[Python-ideas] Allow filter(items)

Shane Green shane at umbrellacode.com
Wed Aug 7 05:29:06 CEST 2013


I knew when I wrote the first email that I shouldn’t have deleted (aside from being terribly inefficient) from what I wrote :-)  

My point is that these are implementation details: as a newcomer who saw a sorted function, would it make sense to expect a filtered one; and as a newcomer who saw list.sort, would it make sense to expect list.filter?  
Because I don’t think it necessarily follows that a newcomer who noticed lists have a filter method meant that filter method was the most efficient approach to filtering.



On Aug 6, 2013, at 8:09 PM, Andrew Barnert <abarnert at yahoo.com> wrote:

> On Aug 6, 2013, at 19:52, Joshua Landau <joshua at landau.ws> wrote:
> 
>>> (and why not have a list.filter(predicate=None) to perform in place
>>> filtering for that matter?)
>> 
>> sorted actually just converts to a list and then runs the sort method
>> AFAICT. sort is defined in-place because it's efficient that way.
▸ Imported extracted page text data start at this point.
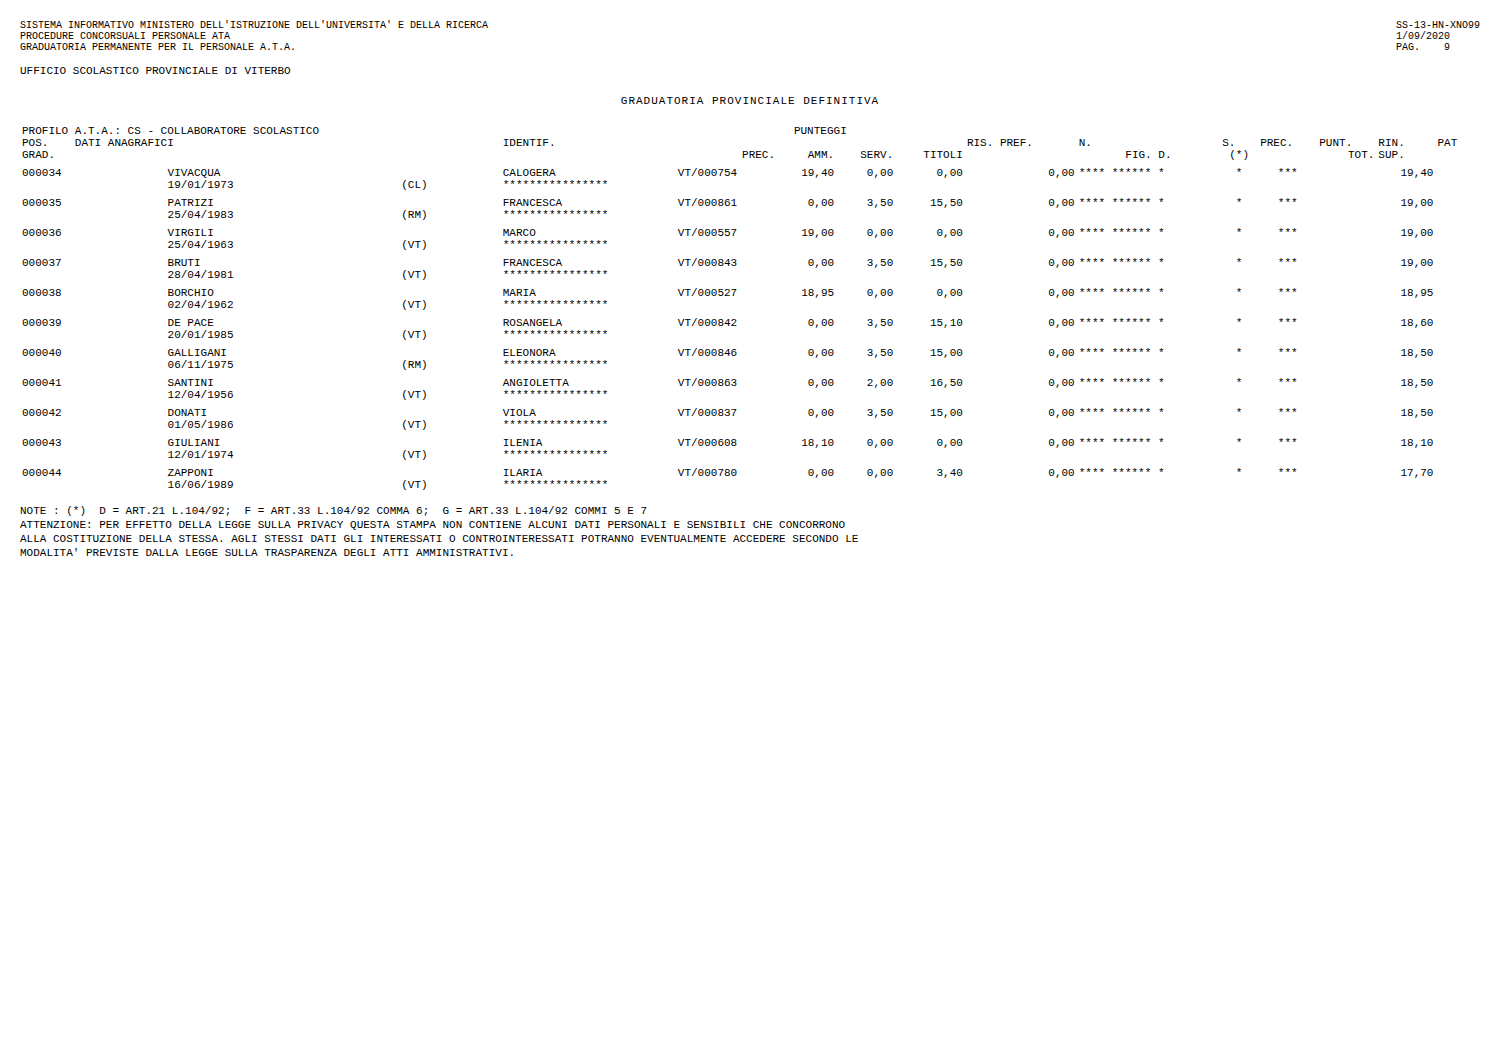SISTEMA INFORMATIVO MINISTERO DELL'ISTRUZIONE DELL'UNIVERSITA' E DELLA RICERCA SS-13-HN-XNO99
1/09/2020
PAG. 9
PROCEDURE CONCORSUALI PERSONALE ATA
GRADUATORIA PERMANENTE PER IL PERSONALE A.T.A.
UFFICIO SCOLASTICO PROVINCIALE DI VITERBO
GRADUATORIA PROVINCIALE DEFINITIVA
| PROFILO A.T.A.: CS - COLLABORATORE SCOLASTICO | | PUNTEGGI | | | | | |
| POS. DATI ANAGRAFICI | IDENTIF. | | | | | RIS. PREF. | N. | S. | PREC. | PUNT. | RIN. | PAT |
| GRAD. | | | | PREC. | AMM. | SERV. | TITOLI | | FIG. D. | (*) | | TOT. | SUP. | |
| 000034 | VIVACQUA | | CALOGERA | VT/000754 | 19,40 | 0,00 | 0,00 | 0,00 | **** ****** * | * | *** | | 19,40 | | |
| | 19/01/1973 | (CL) | **************** | | | | | | | | | | | | |
| 000035 | PATRIZI | | FRANCESCA | VT/000861 | 0,00 | 3,50 | 15,50 | 0,00 | **** ****** * | * | *** | | 19,00 | | |
| | 25/04/1983 | (RM) | **************** | | | | | | | | | | | | |
| 000036 | VIRGILI | | MARCO | VT/000557 | 19,00 | 0,00 | 0,00 | 0,00 | **** ****** * | * | *** | | 19,00 | | |
| | 25/04/1963 | (VT) | **************** | | | | | | | | | | | | |
| 000037 | BRUTI | | FRANCESCA | VT/000843 | 0,00 | 3,50 | 15,50 | 0,00 | **** ****** * | * | *** | | 19,00 | | |
| | 28/04/1981 | (VT) | **************** | | | | | | | | | | | | |
| 000038 | BORCHIO | | MARIA | VT/000527 | 18,95 | 0,00 | 0,00 | 0,00 | **** ****** * | * | *** | | 18,95 | | |
| | 02/04/1962 | (VT) | **************** | | | | | | | | | | | | |
| 000039 | DE PACE | | ROSANGELA | VT/000842 | 0,00 | 3,50 | 15,10 | 0,00 | **** ****** * | * | *** | | 18,60 | | |
| | 20/01/1985 | (VT) | **************** | | | | | | | | | | | | |
| 000040 | GALLIGANI | | ELEONORA | VT/000846 | 0,00 | 3,50 | 15,00 | 0,00 | **** ****** * | * | *** | | 18,50 | | |
| | 06/11/1975 | (RM) | **************** | | | | | | | | | | | | |
| 000041 | SANTINI | | ANGIOLETTA | VT/000863 | 0,00 | 2,00 | 16,50 | 0,00 | **** ****** * | * | *** | | 18,50 | | |
| | 12/04/1956 | (VT) | **************** | | | | | | | | | | | | |
| 000042 | DONATI | | VIOLA | VT/000837 | 0,00 | 3,50 | 15,00 | 0,00 | **** ****** * | * | *** | | 18,50 | | |
| | 01/05/1986 | (VT) | **************** | | | | | | | | | | | | |
| 000043 | GIULIANI | | ILENIA | VT/000608 | 18,10 | 0,00 | 0,00 | 0,00 | **** ****** * | * | *** | | 18,10 | | |
| | 12/01/1974 | (VT) | **************** | | | | | | | | | | | | |
| 000044 | ZAPPONI | | ILARIA | VT/000780 | 0,00 | 0,00 | 3,40 | 0,00 | **** ****** * | * | *** | | 17,70 | | |
| | 16/06/1989 | (VT) | **************** | | | | | | | | | | | | |
NOTE : (*) D = ART.21 L.104/92; F = ART.33 L.104/92 COMMA 6; G = ART.33 L.104/92 COMMI 5 E 7
ATTENZIONE: PER EFFETTO DELLA LEGGE SULLA PRIVACY QUESTA STAMPA NON CONTIENE ALCUNI DATI PERSONALI E SENSIBILI CHE CONCORRONO
ALLA COSTITUZIONE DELLA STESSA. AGLI STESSI DATI GLI INTERESSATI O CONTROINTERESSATI POTRANNO EVENTUALMENTE ACCEDERE SECONDO LE
MODALITA' PREVISTE DALLA LEGGE SULLA TRASPARENZA DEGLI ATTI AMMINISTRATIVI.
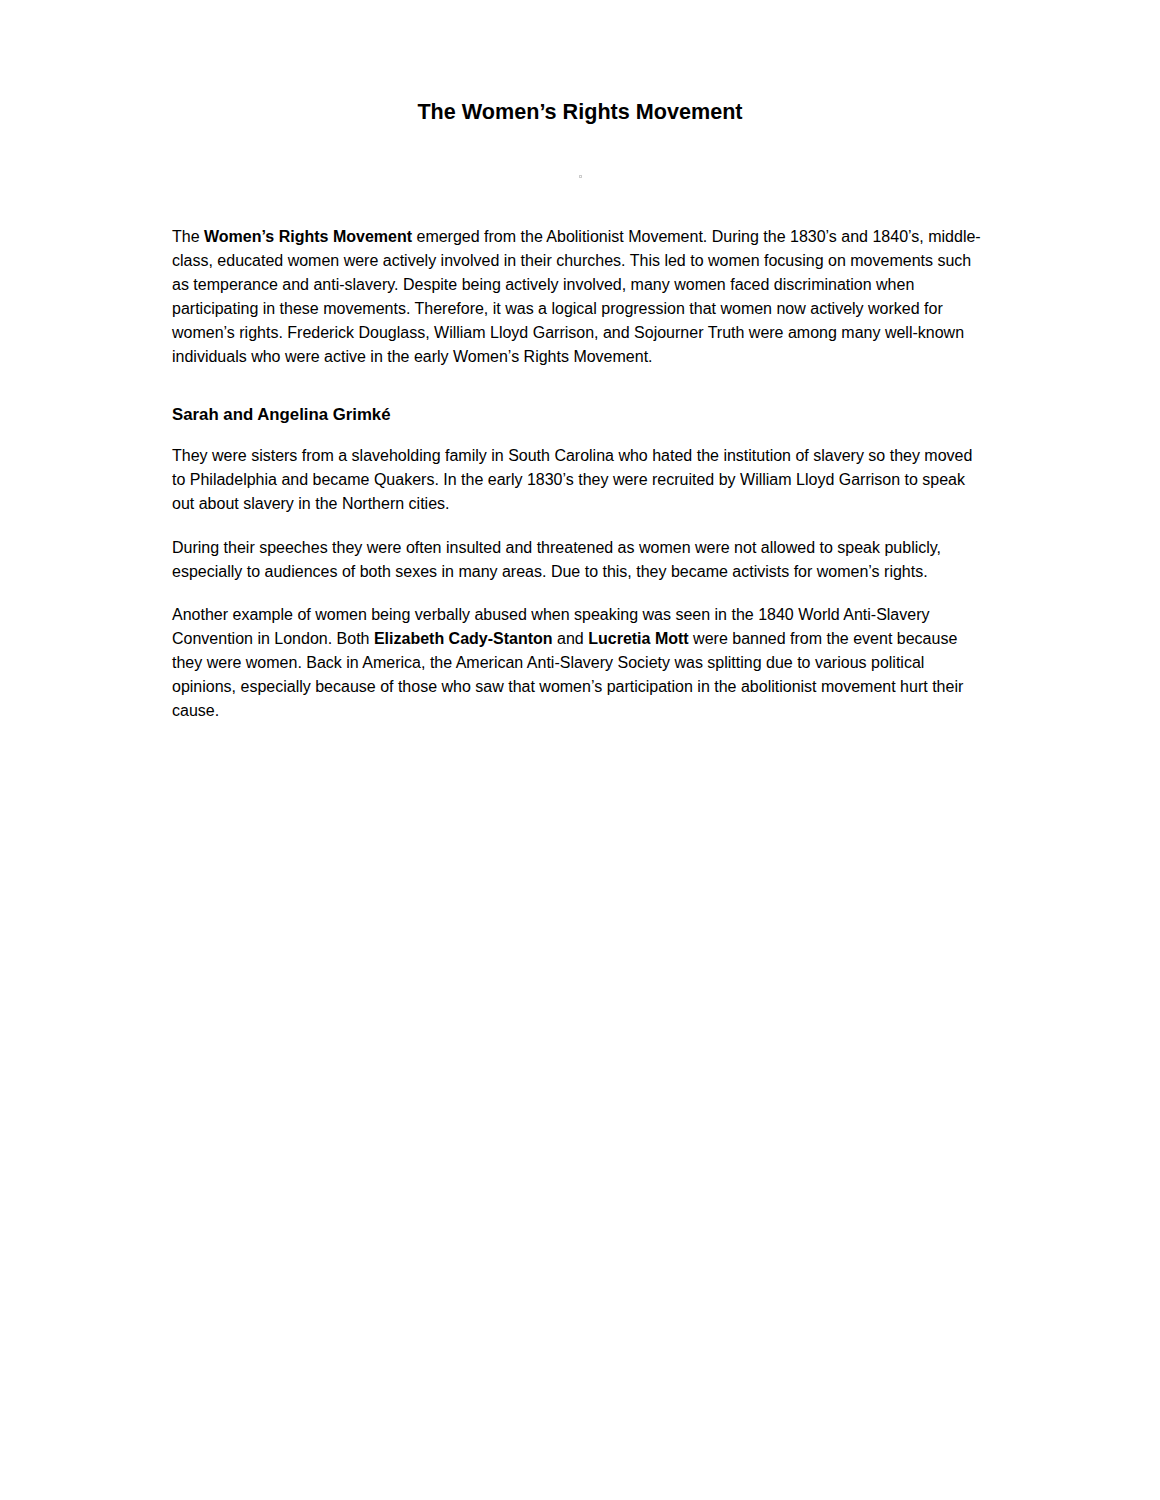The Women’s Rights Movement
The Women’s Rights Movement emerged from the Abolitionist Movement. During the 1830’s and 1840’s, middle-class, educated women were actively involved in their churches. This led to women focusing on movements such as temperance and anti-slavery. Despite being actively involved, many women faced discrimination when participating in these movements. Therefore, it was a logical progression that women now actively worked for women’s rights. Frederick Douglass, William Lloyd Garrison, and Sojourner Truth were among many well-known individuals who were active in the early Women’s Rights Movement.
Sarah and Angelina Grimké
They were sisters from a slaveholding family in South Carolina who hated the institution of slavery so they moved to Philadelphia and became Quakers. In the early 1830’s they were recruited by William Lloyd Garrison to speak out about slavery in the Northern cities.
During their speeches they were often insulted and threatened as women were not allowed to speak publicly, especially to audiences of both sexes in many areas. Due to this, they became activists for women’s rights.
Another example of women being verbally abused when speaking was seen in the 1840 World Anti-Slavery Convention in London. Both Elizabeth Cady-Stanton and Lucretia Mott were banned from the event because they were women. Back in America, the American Anti-Slavery Society was splitting due to various political opinions, especially because of those who saw that women’s participation in the abolitionist movement hurt their cause.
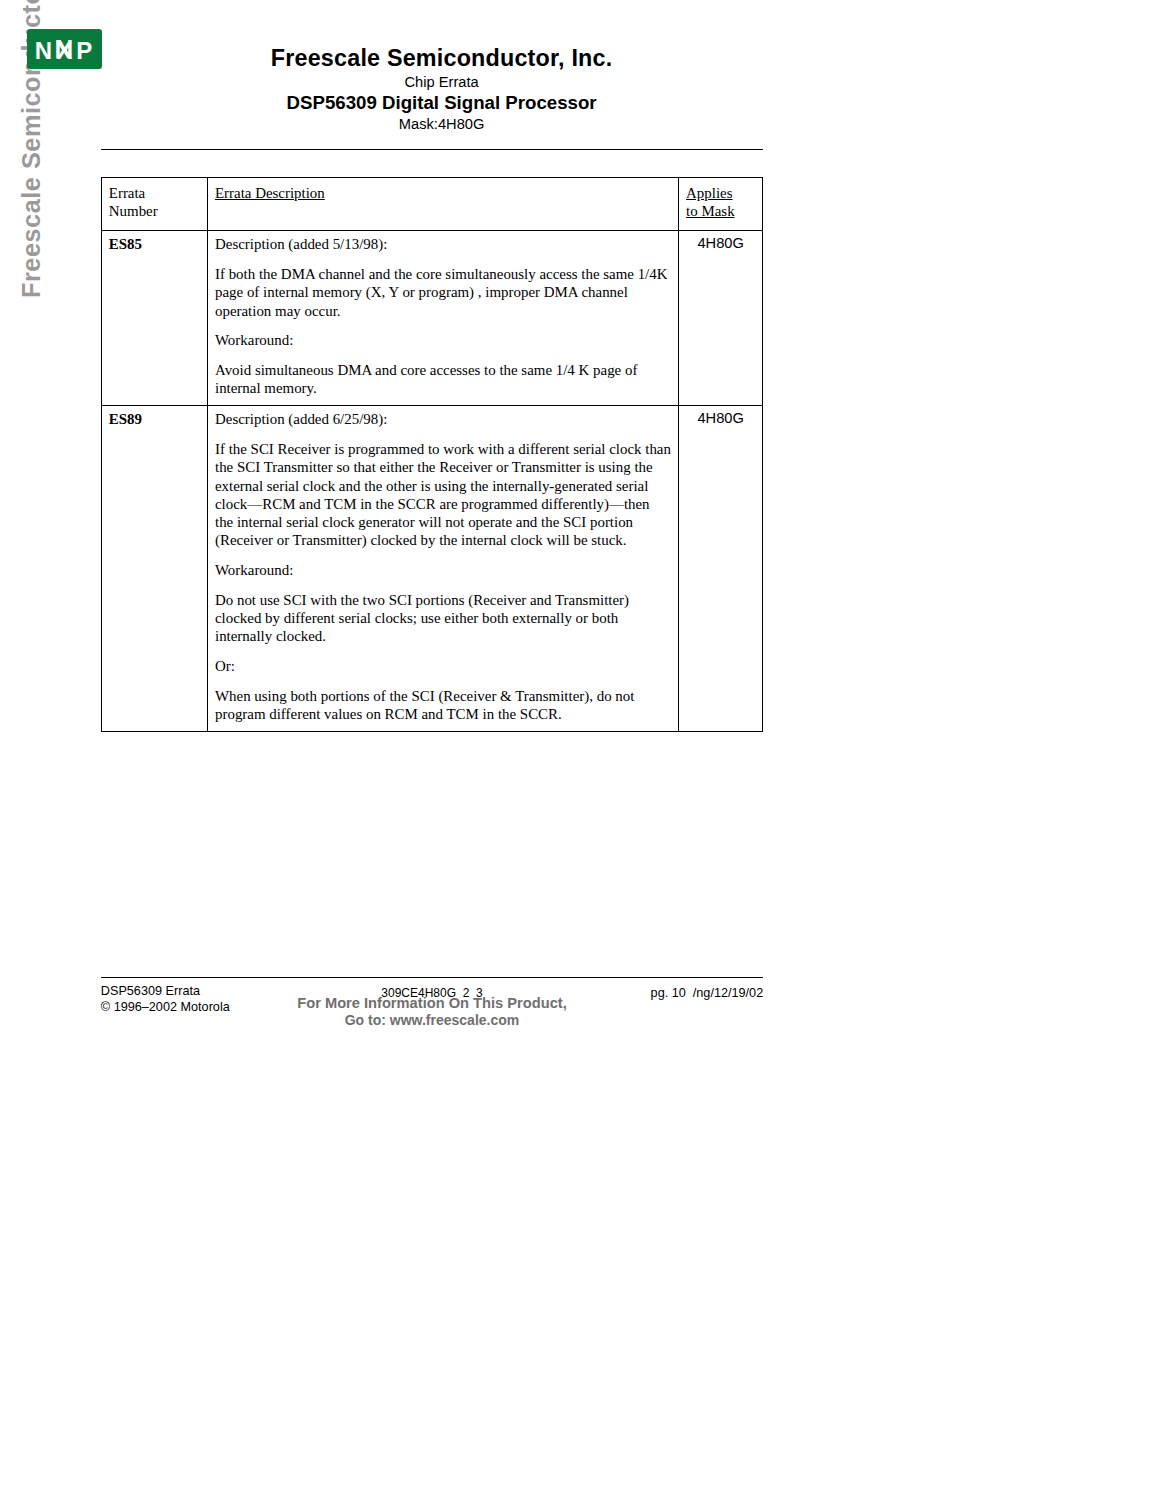Freescale Semiconductor, Inc.
N N X P
Freescale Semiconductor, Inc.
Chip Errata
DSP56309 Digital Signal Processor
Mask:4H80G
| Errata Number | Errata Description | Applies to Mask |
| --- | --- | --- |
| ES85 | Description (added 5/13/98): If both the DMA channel and the core simultaneously access the same 1/4K page of internal memory (X, Y or program) , improper DMA channel operation may occur. Workaround: Avoid simultaneous DMA and core accesses to the same 1/4 K page of internal memory. | 4H80G |
| ES89 | Description (added 6/25/98): If the SCI Receiver is programmed to work with a different serial clock than the SCI Transmitter so that either the Receiver or Transmitter is using the external serial clock and the other is using the internally-generated serial clock—RCM and TCM in the SCCR are programmed differently)—then the internal serial clock generator will not operate and the SCI portion (Receiver or Transmitter) clocked by the internal clock will be stuck. Workaround: Do not use SCI with the two SCI portions (Receiver and Transmitter) clocked by different serial clocks; use either both externally or both internally clocked. Or: When using both portions of the SCI (Receiver & Transmitter), do not program different values on RCM and TCM in the SCCR. | 4H80G |
DSP56309 Errata
© 1996–2002 Motorola
309CE4H80G 2 3
For More Information On This Product,
Go to: www.freescale.com
pg. 10 /ng/12/19/02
None
>> of this applies to filter.
> 
> A lot of newcomers from C-like languages expect in-place filtering to be more efficient, and put a whole lot of effort into writing complex and buggy code that avoids all the linear del a[i] calls before finally testing and seeing that a[:] = filter() is still faster in almost every case. Maybe the docs should actually explain (where? no idea...) that filtering in-place isn't more efficient, and that's why there's no filter method and filtered function?